Primera Lectura Eclo 2:7-11
Vosotros los temerosos del Señor, aguardad su misericordia; nunca os desviéis de Él, porque no caigáis. Los que teméis al Señor, creed a Él; pues no se malogrará vuestro galardón. Los que teméis al Señor, esperad en Él; que su misericordia vendrá a consolaros. Los que teméis al Señor, amadle y serán iluminados vuestros corazones. Contemplad, hijos, las generaciones de los hombres: y veréis cómo ninguno, que confió en el Señor, quedó burlado.
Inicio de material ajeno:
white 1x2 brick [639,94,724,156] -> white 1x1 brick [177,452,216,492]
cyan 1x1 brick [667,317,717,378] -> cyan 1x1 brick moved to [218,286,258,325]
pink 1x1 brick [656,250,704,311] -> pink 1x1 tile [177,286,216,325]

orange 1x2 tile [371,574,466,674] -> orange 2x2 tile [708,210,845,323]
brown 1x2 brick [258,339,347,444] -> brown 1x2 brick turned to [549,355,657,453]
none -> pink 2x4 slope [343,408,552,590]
Salmo Responsorial Sal 112:1-2, 3-4, 5-6, 7-8, 9
1. ¡Hallelú Yah! Dichoso el hombre que teme a Yahvé, en sus preceptos halla el sumo deleite. Su descendencia será poderosa sobre la tierra; la estirpe de los rectos es bendecida.
En su casa hay bienestar y abundancia, y su justicia permanece para siempre. Para los rectos brilla una luz en las tinieblas: el Clemente, el Misericordioso, el Justo.
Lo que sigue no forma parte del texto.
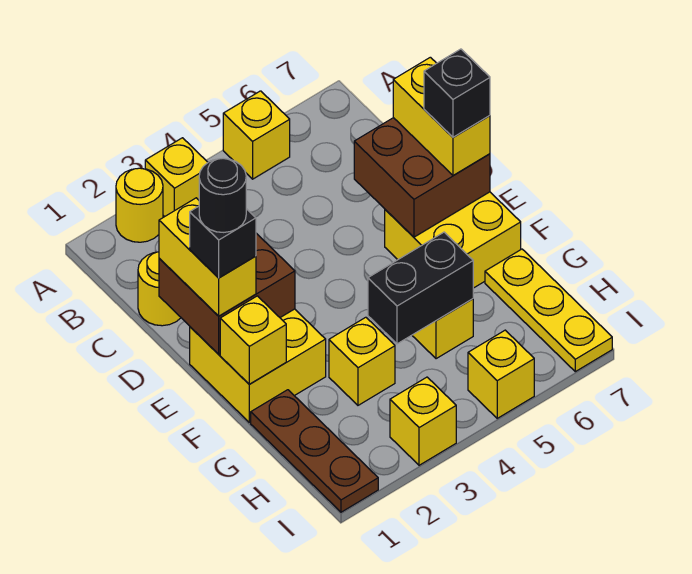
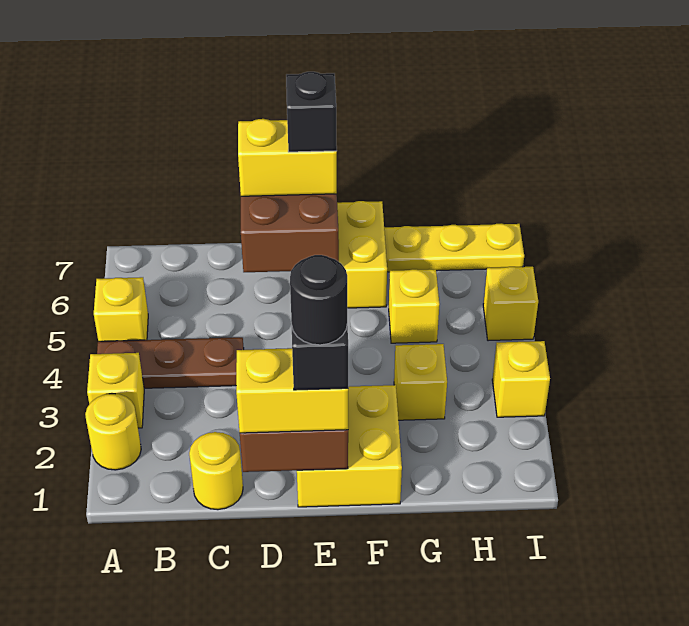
yellow 1x1 brick [220,296,286,384] -> none
brown 1x3 plate [251,390,378,512] -> brown 1x3 plate moved to [97,337,244,388]
black 1x2 brick [368,232,473,344] -> none

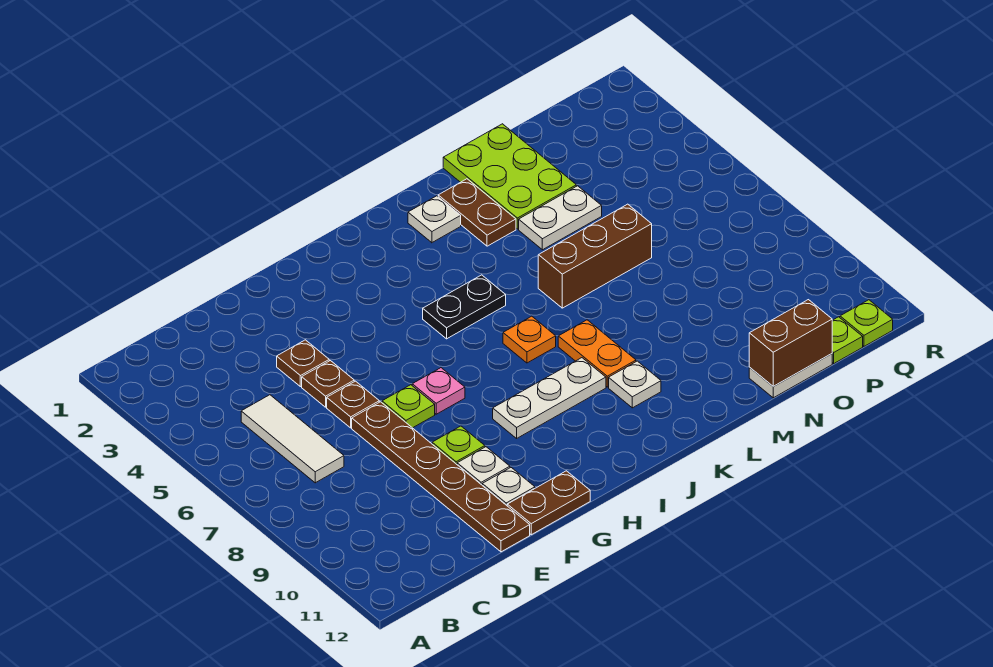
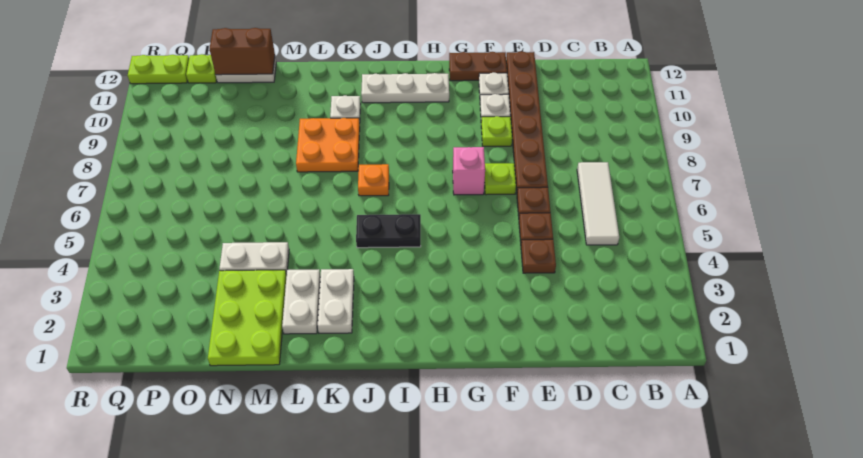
pink 1x1 plate [412,368,465,414] -> pink 1x1 brick [453,147,485,195]
white 1x3 plate [493,358,606,438] -> white 1x3 plate moved to [361,73,449,103]
white 1x1 plate [408,196,461,243] -> white 1x2 plate [318,269,354,333]
orange 1x2 plate [558,320,636,387] -> orange 2x2 plate [296,118,360,172]
brown 1x2 plate [438,179,516,246] -> white 1x2 plate [282,269,320,334]
brown 1x3 brick [538,204,652,308] -> none
lime 1x1 plate [840,300,893,346] -> lime 1x2 plate [128,55,189,84]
Bien le va al hombre que se compadece y presta; reglará sus negocios con discreción; nunca resbalará; el justo quedará en memoria eterna.
No temerá malas nuevas; su corazón está firme, confiado en Yahvé. Su ánimo es constante, impávido, hasta ver confundidos a sus adversarios.
Distribuye y da a los pobres largamente; su justicia permanece para siempre, su triunfo será exaltado con gloria.
Evangelio Lc 12:32-34
No tengas temor, pequeño rebaño mío, porque plugo a vuestro Padre daros el Reino. Vended aquello que poseéis y dad limosna. Haceos bolsas que no se envejecen, un tesoro inagotable en los cielos, donde el ladrón no llega, y donde la polilla no destruye. Porque allí donde está vuestro tesoro, allí también está vuestro corazón”.